La mayoría de las veces intento ir de guay y digo algo como “Nunca antes se habían visto batallas usando juegos…etc”, pero lo cierto es que en realidad no lo sé. Puede que se me ocurriera por casualidad, o puede que quisiera dibujar un personaje como Yûgi. Todo eso también es verdad.

Pero cuando miro atrás, no puedo evitar pensar en los eventos que ocasionaron todo. Un suceso de hace mucho tiempo que todavía recuerdo. Creo que fue cuando estaba en primer año de primaria.

Me solían gustar los bloques de construcción y jugar con ellos. No tenía muchos por lo que construía algo, lo desarmaba, y lo construía otra vez. Solía mirar las grandes casas hechas de bloques en los ventanales de las jugueterías de mi barrio. Intentaba replicar las casas con las piezas que tenía, pero sólo podía imitar de forma pobre y hacía casas planas sin profundidad.

Fui de visita a casa de A porque su hermano que estaba en cuarto año, se había comprado unos bloques de cohetes espaciales que habían salido a la venta hacía poco y me había invitado para construirlos con él.

Eran partes de un cohete espacial.

No había visto nada similar antes. La ilustración del cohete cilíndrico en el paquete no hizo más que elevar mi emoción antes de armar las piezas. Mis piezas eran todas rectas, por lo que las partes redondas de los bloques hicieron que mis ojos se curvaran igual que esos bloques.

Entre todos ellos, había una pequeña y brillante pieza transparente. Para mí era como un diamante en un mundo de colores primarios.

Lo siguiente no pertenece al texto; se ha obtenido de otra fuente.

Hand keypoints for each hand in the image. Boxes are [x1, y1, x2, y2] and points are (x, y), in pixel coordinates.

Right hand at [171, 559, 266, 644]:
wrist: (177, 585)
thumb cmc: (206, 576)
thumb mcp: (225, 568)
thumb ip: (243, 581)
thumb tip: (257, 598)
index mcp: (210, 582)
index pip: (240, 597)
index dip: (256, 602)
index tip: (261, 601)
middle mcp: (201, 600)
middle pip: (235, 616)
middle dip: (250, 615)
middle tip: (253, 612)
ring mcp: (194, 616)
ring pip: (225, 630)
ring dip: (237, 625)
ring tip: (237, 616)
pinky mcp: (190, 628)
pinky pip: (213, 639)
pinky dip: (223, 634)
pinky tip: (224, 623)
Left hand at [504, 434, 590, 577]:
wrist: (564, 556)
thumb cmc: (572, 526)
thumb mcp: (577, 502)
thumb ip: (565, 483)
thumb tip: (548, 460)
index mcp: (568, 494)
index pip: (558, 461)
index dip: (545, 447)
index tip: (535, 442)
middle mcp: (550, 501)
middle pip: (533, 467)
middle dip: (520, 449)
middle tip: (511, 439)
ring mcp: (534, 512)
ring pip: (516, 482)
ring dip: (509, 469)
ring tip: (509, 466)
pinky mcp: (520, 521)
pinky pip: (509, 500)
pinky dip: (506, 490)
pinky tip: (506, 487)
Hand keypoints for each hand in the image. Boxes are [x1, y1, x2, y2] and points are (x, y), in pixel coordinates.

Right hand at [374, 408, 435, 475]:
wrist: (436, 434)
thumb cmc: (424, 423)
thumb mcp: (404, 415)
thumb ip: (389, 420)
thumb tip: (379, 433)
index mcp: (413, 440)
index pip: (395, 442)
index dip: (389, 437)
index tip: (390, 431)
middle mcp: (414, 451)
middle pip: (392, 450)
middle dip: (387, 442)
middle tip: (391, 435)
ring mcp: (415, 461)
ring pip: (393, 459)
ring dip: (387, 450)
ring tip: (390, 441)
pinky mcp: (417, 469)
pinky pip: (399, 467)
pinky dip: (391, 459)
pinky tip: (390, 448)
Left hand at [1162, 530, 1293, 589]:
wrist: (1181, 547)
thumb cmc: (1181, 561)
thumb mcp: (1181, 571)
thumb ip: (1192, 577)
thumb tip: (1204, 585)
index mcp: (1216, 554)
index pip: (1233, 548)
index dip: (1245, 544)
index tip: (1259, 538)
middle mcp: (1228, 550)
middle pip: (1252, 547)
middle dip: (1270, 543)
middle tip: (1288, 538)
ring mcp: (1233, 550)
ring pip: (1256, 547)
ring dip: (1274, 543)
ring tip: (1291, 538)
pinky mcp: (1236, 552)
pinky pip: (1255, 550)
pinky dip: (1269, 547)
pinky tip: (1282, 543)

La parte transparente era redonda y como un centímetro de diámetro, y hacía de punta final para el cohete.

A y yo construimos juntos el cohete.

Estuvo completo en alrededor de una hora, mientras hablábamos sobre qué partes iban aquí o allí.

“¡Hey, lo habéis conseguido!”

Dijo el hermano de A cuando se acercó y miró el cohete terminado. Lo siguiente fue…

“¿Eh? ¡No está! Se supone que debería haber uno transparente en la punta del cohete” gritó con todas sus fuerzas.

A también se quedó extrañado.

“¡Buscadlo! Ni os creáis que os libraréis si no lo encontráis” Mientras el hermano le miraba, A estaba a punto de romper a llorar mientras buscaba como loco la pieza.

Yo tuve tanto miedo del hermano que mi cuerpo se congeló y no me pude mover. En realidad, había otra razón por la que no me podía mover.

Tenía la pieza transparente en mi mano izquierda.

“Tienen muchas piezas en casa de A, y la punta del cohete solo sería un centímetro más corta”, pensé.

El hermano con la cara colorada por el enfado. A que estaba a punto de llorar.

No sabía con qué cara abrir mi mano izquierda, así que lo terminé lanzando desde el balcón.

De camino a casa, seguía teniendo mi mano izquierda cerrada mientras lloraba sin parar.

Después de aquello, no he podido ver a A nunca más.

Desde entonces, he sentido como si hubiera perdido algo importante en mi corazón.

En el primer capítulo de “Yu-Gi-Oh!”, Jônouchi roba una pieza del puzzle, y al final reúne el valor para devolvérselo a Yûgi.

Aún tengo esa pieza transparente en mi mano izquierda…

¡Qué cosas se piensan!

Kazuki Takahashi. 18 de enero de 2008.